A butterknife in a garlic clove - better.
A silver crucifix in a garlic clove - not too bad.
Rule 37: There is no "overkill." There is only "open fire" and "time to reload.
Corporal Schlock.
I'm confused how they made it all the way back to the slingshot. Is Chubbs still staying put because Jon told him to? Or am I misgauging the distance back to the slingshot? It's five o'clock in the morning, so I don't rule that out.
*sneaksneaksneak*
I've been rather ninja-ie this story, haven't I?
Fear not, I'm still reading each day.
I feel bad for Peter. This is going to haunt him, but he'll have to try to remember that:
1. They aren't actually HUMAN at this time.
2. If he didn't drop that jewelry down Jon's throat, him and Dill would have made for a tasty treat. Nom nom nom.
3. THOSE SICK BASTARDS KILLED CHARLIE!
I miss Charlie.
;A;
Oh a minor remark to the old and proper sorority. Silver is quite flexible, so knives of old silverware usually only have silver handles... Forks might be the logical better choice, cake lifters are usually completely silver too, how about carving fork - they are usually larger.
have a sterling silverware complete set - wedding gift from the in-laws. (they never once used it when it was theirs...!!!!)
butter knives are indeed the exception to the silver-handle/steel blade rule of silver knives. since they aren't meant to be going against anything harder than, well, butter....
hope contact poisoning alone is sufficient to incapacitate werewolves.
wv: sponres. how appropriate. a truly formal table setting should probably have a sponres, for those drippy ladles.
Lachesis
I gotta say, Peter and Dill are diabolical geniuses :)
I knew (at one point) that the slingshot just had to be the answer somehow, but in all the excitement, I totally forgot about it.
The poor boys must be freezing about now, though. I don't know what the weather is like there, but this is late at night on Thanksgiving, right? Here, at least, I'd expect snow (heck, even today's got several inches).
Aveste, ye maties!
Well looks like it's Peter's time to get saved by Dill. I hope he runs fast enough, and carries some silver on him to get the wolfs to back off.
MistyCat -
I like Corporal Schlock's motto...
todd -
Chubbs is rather dim.

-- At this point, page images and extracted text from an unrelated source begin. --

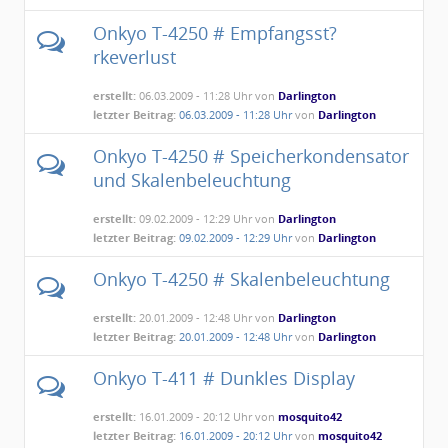
Onkyo T-4250 # Empfangsst?
rkeverlust
erstellt:
06.03.2009 - 11:28 Uhr von
Darlington
letzter Beitrag:
06.03.2009 - 11:28 Uhr
von
Darlington
Onkyo T-4250 # Speicherkondensator
und Skalenbeleuchtung
erstellt:
09.02.2009 - 12:29 Uhr von
Darlington
letzter Beitrag:
09.02.2009 - 12:29 Uhr
von
Darlington
Onkyo T-4250 # Skalenbeleuchtung
erstellt:
20.01.2009 - 12:48 Uhr von
Darlington
letzter Beitrag:
20.01.2009 - 12:48 Uhr
von
Darlington
Onkyo T-411 # Dunkles Display
erstellt:
16.01.2009 - 20:12 Uhr von
mosquito42
letzter Beitrag:
16.01.2009 - 20:12 Uhr
von
mosquito42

He's been staying put for about 10-15 minutes now since Jon's last shout-out. (Howl-out?)
And it's only about 75 feet from the sorority house to the slingshot.

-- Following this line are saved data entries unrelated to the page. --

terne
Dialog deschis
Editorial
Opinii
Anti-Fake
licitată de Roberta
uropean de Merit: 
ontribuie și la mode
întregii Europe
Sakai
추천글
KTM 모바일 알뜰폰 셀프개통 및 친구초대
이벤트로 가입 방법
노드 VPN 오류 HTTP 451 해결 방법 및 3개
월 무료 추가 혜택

But now...Chubbs, Chubbs, here comes the Chubbs...
N7 -
Good to see you back! Didn't know the 'n' stood for NINJA.
Eldoran -
I meant 1940-50's old, not 1850's old.
And because pure silver is so soft, silverware (REAL silverware, not stainless steel cutlery) is sterling silver, which is 92.5% silver by weight. At 95+ %, Britania silver is even better.
Which in Duskerville, I assure you, is enough to kill any werewolf or vampire. Properly placed/inserted/injected, that is.

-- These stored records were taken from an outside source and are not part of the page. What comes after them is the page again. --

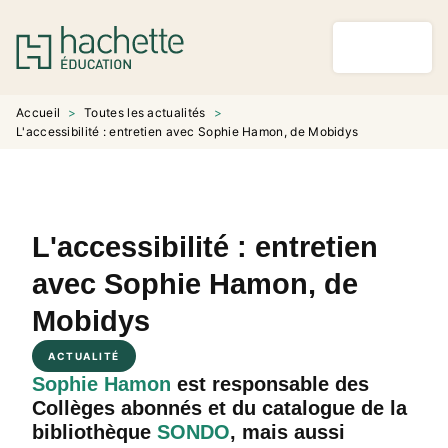
MENU
RECHERCHE
CONTENU
PIED DE PAGE
Accueil
>
Toutes les actualités
>
L'accessibilité : entretien avec Sophie Hamon, de Mobidys
L'accessibilité : entretien
avec Sophie Hamon, de
Mobidys
ACTUALITÉ
Sophie Hamon
est responsable des
Collèges abonnés et du catalogue de la
bibliothèque
SONDO
, mais aussi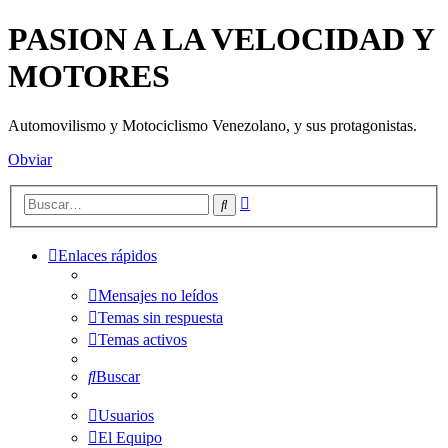
PASION A LA VELOCIDAD Y
MOTORES
Automovilismo y Motociclismo Venezolano, y sus protagonistas.
Obviar
Búsqueda
Buscar
avanzada
Enlaces rápidos
Mensajes no leídos
Temas sin respuesta
Temas activos
Buscar
Usuarios
El Equipo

Heck, even Sheffield Silver, which is basically silver-plated copper, will the do the trick.
Lachesis -
Hello, Lachesis! You are well-outfitted to kill werewolves, I assure you!
And thank GOD the inlaws never had to use it to kill werewolves! May you pass it on to your children, too, without ever having to stick it through an apple and launch it with a giant sling!
Um the Muse -
YAY! I was hoping people would forget about the slingshot...
Well, it's unseasonably warm in Duskerville this year. Maybe 50 degrees at night. Plus the terror and running around have distracted the boys...
And you know 10 year-olds, they NEVER want to put on jackets or extra clothing...
daymon34 -
Hmmmm...
Todd -
Correction: the sorority house is two over from the werewolf frat, and then down the side of the house...so about 150 feet over, then 50 feet down the side of the house.
Heh, "the werewolf frat." I assume the frat boys on vacation are oblivious to the werewolf subset among their ranks?